Pensiones

Antonio Ortín
ANTONIO ORTÍNMálaga

Mi infancia no es, como la del poeta, recuerdos de un patio de Sevilla. Más bien es la imagen de unos padres trabajando de sol a sol para dejarle a mi futuro un camino mejor y más expedito que el que ellos tuvieron. Y así, mi memoria es la de un padre que exprimió hasta costarle la salud su vocación docente; que prolongaba sus semanas de colegio en sábados y domingos como educador y responsable de un internado, mientras mi madre mantenía como un reloj suizo el engranaje de un hogar al que ella contribuía con sus clases particulares de música. Y en los dos, eso sí, hubo siempre un componente de militancia emocional hacia lo colectivo: aquello de 'levantar el país', ellos que salieron, como tantos otros de su generación, de los escombros de la posguerra.

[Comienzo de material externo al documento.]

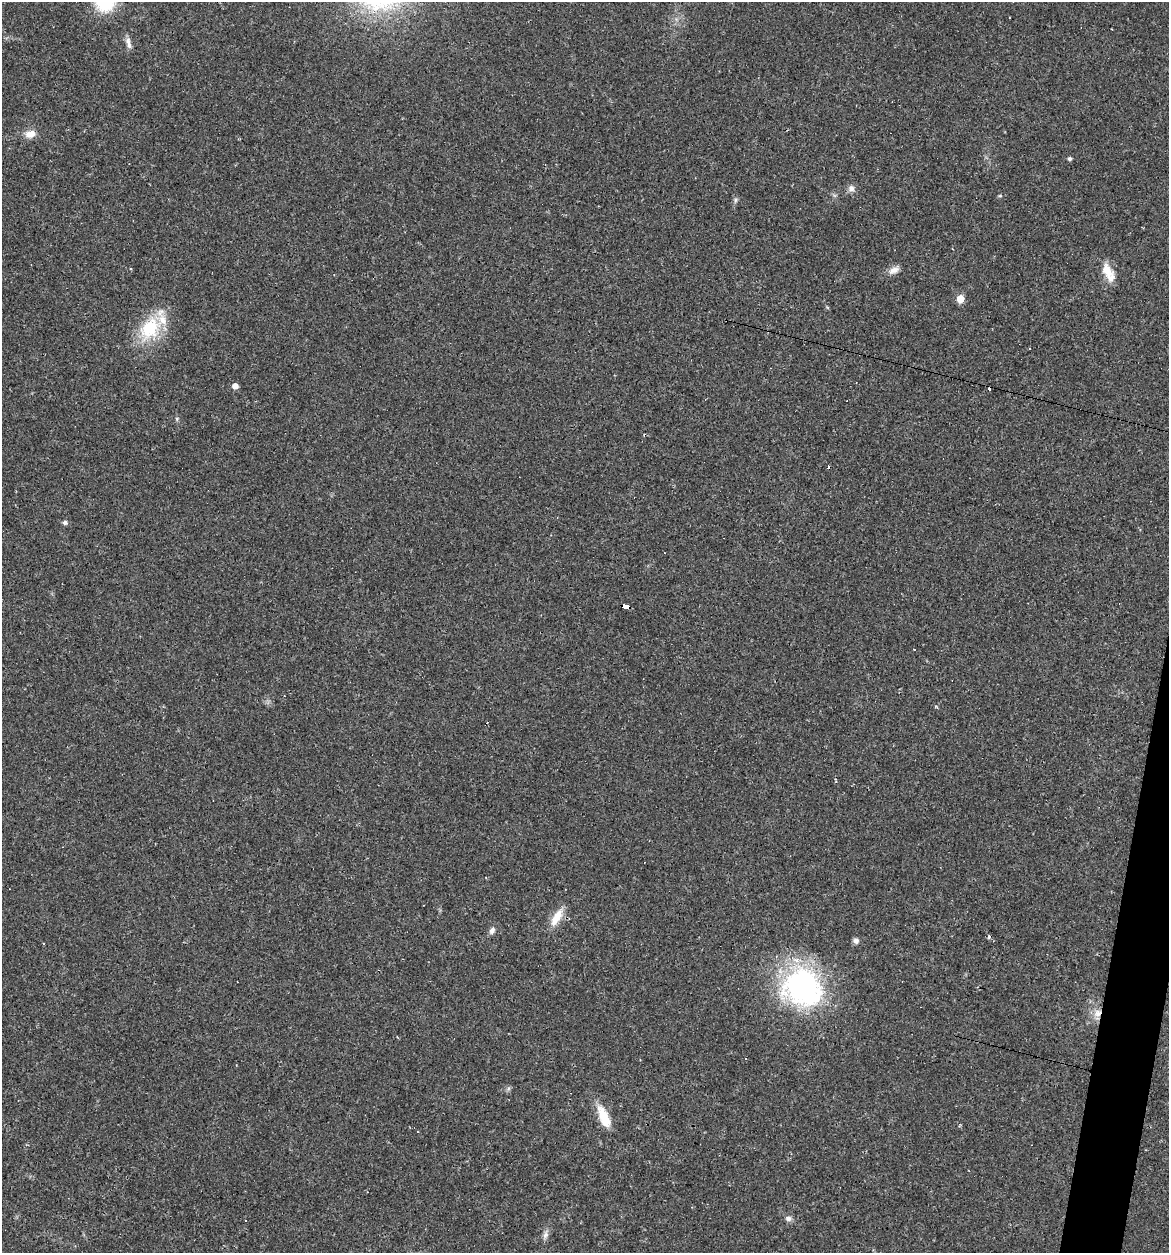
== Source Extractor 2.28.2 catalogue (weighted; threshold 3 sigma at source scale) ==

Hoy, los que venimos del baby-boom de entonces caminamos con un sistema de pensiones que está colapsado veinte años antes de llegar a nuestra última estación vital por culpa de la hecatombe económica. Y en eso tienen razón los pensionistas que se están echando a la calle. No quieren que les 'suban' la pensión. Quieren recuperar lo que han perdido en esta década larga de sacrificio colectivo, en la que se desmoronó el Estado de Bienestar y ellos, con sus modestos 400, 500 o 600 euros mensuales, hicieron el papel que los gobiernos de aquí y de allá no pudieron ni quisieron hacer mientras saqueaban la hucha común de las pensiones. Porque a muchos de ellos les tocó dar cobijo a sus hijos en paro, a sus nietos sin techo... Y gracias a ellos, al menos, no acabamos a tiros por el hambre. Y ahora, eso sí, quieren lo que es suyo, no míseras subidas. Al fin y al cabo: ¿Hay dinero para rescatar autopistas y no para que los pensionistas vuelvan a su poder adquisitivo?

Claro que cuando mis padres labraban aquel porvenir de Transición que, en realidad, era el mío, quienes dirigían el país no estaban en la cosa pública para quedarse. Eran, los de uno y otro bando, gente muy preparada y, sobre todo, con retorno, es decir, con un bufete, un aula o un comercio al que regresar cuando hubieran cumplido su servicio a los demás. Hoy, sin embargo, van saltando de carguito en carguito con el carné del partido en la boca, esperando siempre una concejalía, un escaño o, incluso, por qué no, una puerta giratoria a tiempo para evitar salir a la fría realidad donde hay que hacer ingeniería doméstica si quieres llegar a fin de mes y pagar el colegio del niño, la residencia del abuelo y la factura de la calefacción.

Algunos, además, se sientan en comisiones y plenos sin más formación que un curso de una escuela de negocios convenientemente subvencionado por el partido, eso sí. Y así nos va, con la triste guasa de que unos zánganos, algunos de ellos sin oficio pero con muchos beneficios, son los que van a decidir cómo será el futuro de nuestra vejez.